**To-do item**
Look through the data below. Show each line where the string "thăm" occurs.
:: Supplied records
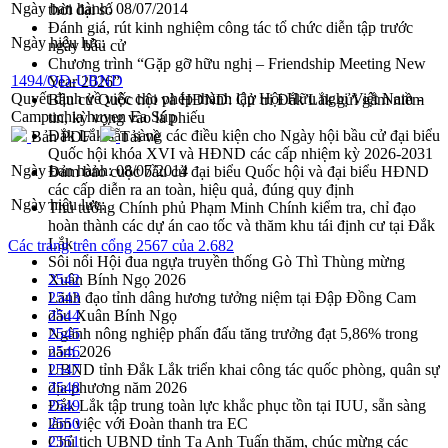
Ngày ban hành:
08/07/2014
thời đại số
Đánh giá, rút kinh nghiệm công tác tổ chức diễn tập trước
Ngày hiệu lực:
ngày bầu cử
Chương trình “Gặp gỡ hữu nghị – Friendship Meeting New
1494/QĐ-UBND
Year 2026”
Quyết định về việc cho phép thành lập Hội Hữu nghị Việt Nam -
Bầu cử Quốc hội và HĐND: Cử tri Đắk Lắk gửi gắm niềm
Campuchia huỵen Ea Súp
tin, kỳ vọng vào lá phiếu
Đắk Lắk sẵn sàng các điều kiện cho Ngày hội bầu cử đại biểu
Bản PDF
Tải về
Quốc hội khóa XVI và HĐND các cấp nhiệm kỳ 2026-2031
Ngày ban hành:
08/07/2014
Đảm bảo cuộc bầu cử đại biểu Quốc hội và đại biểu HĐND
các cấp diễn ra an toàn, hiệu quả, đúng quy định
Ngày hiệu lực:
Thủ tướng Chính phủ Phạm Minh Chính kiểm tra, chỉ đạo
hoàn thành các dự án cao tốc và thăm khu tái định cư tại Đắk
Lắk
Các trang trên cổng 2567 của 2.682
Sôi nổi Hội đua ngựa truyền thống Gò Thì Thùng mừng
Xuân Bính Ngọ 2026
2542
Lãnh đạo tỉnh dâng hương tưởng niệm tại Đập Đồng Cam
2543
đầu Xuân Bính Ngọ
2544
Ngành nông nghiệp phấn đấu tăng trưởng đạt 5,86% trong
2545
năm 2026
2546
UBND tỉnh Đắk Lắk triển khai công tác quốc phòng, quân sự
2547
địa phương năm 2026
2548
Đắk Lắk tập trung toàn lực khắc phục tồn tại IUU, sẵn sàng
2549
làm việc với Đoàn thanh tra EC
2550
Chủ tịch UBND tỉnh Tạ Anh Tuấn thăm, chúc mừng các
2551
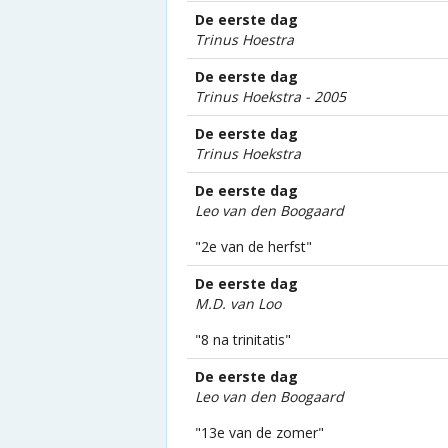
De eerste dag
Trinus Hoestra
De eerste dag
Trinus Hoekstra - 2005
De eerste dag
Trinus Hoekstra
De eerste dag
Leo van den Boogaard
"2e van de herfst"
De eerste dag
M.D. van Loo
"8 na trinitatis"
De eerste dag
Leo van den Boogaard
"13e van de zomer"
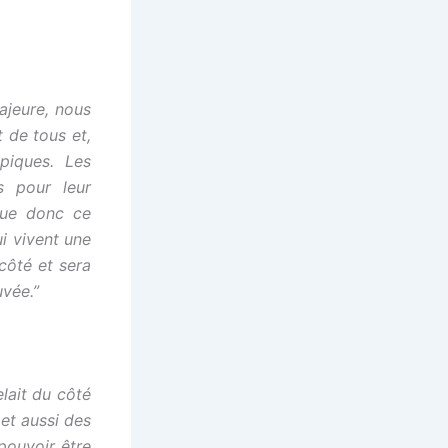
ajeure, nous
t de tous et,
mpiques.
Les
s pour leur
lue donc ce
ui vivent une
 côté et sera
vée.”
elait du côté
 et aussi des
 pouvoir être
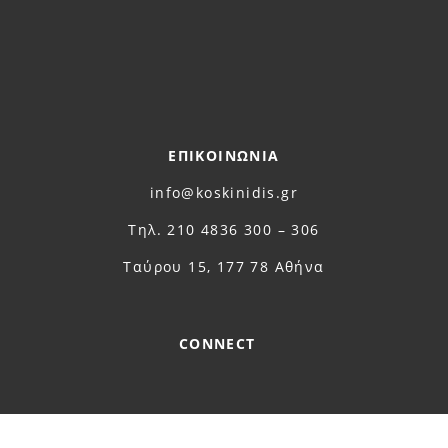
ΕΠΙΚΟΙΝΩΝΙΑ
info@koskinidis.gr
Τηλ. 210 4836 300 – 306
Ταύρου 15, 177 78 Αθήνα
CONNECT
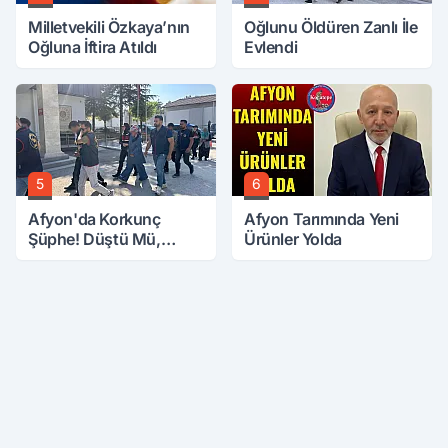
Milletvekili Özkaya’nın
Oğlunu Öldüren Zanlı İle
Oğluna İftira Atıldı
Evlendi
5
6
Afyon'da Korkunç
Afyon Tarımında Yeni
Şüphe! Düştü Mü,
Ürünler Yolda
Öldürüldü Mü!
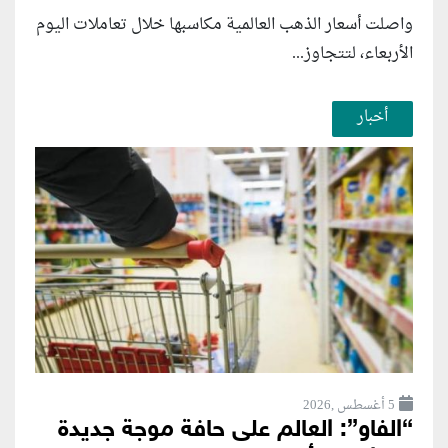
واصلت أسعار الذهب العالمية مكاسبها خلال تعاملات اليوم
الأربعاء، لتتجاوز...
أخبار
5 أغسطس ,2026
“الفاو”: العالم على حافة موجة جديدة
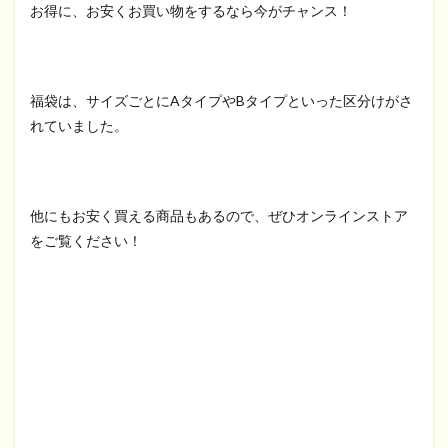
お得に、お安くお買い物をするなら今がチャンス！
福袋は、サイズごとにAタイプやBタイプといった区分けがさ
れていました。
他にもお安く買える商品もあるので、ぜひオンラインストア
をご覧ください！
::::
**Answer below**
hoàn thành các dự án cao tốc và thăm khu tái định cư tại Đắk
Chủ tịch UBND tỉnh Tạ Anh Tuấn thăm, chúc mừng các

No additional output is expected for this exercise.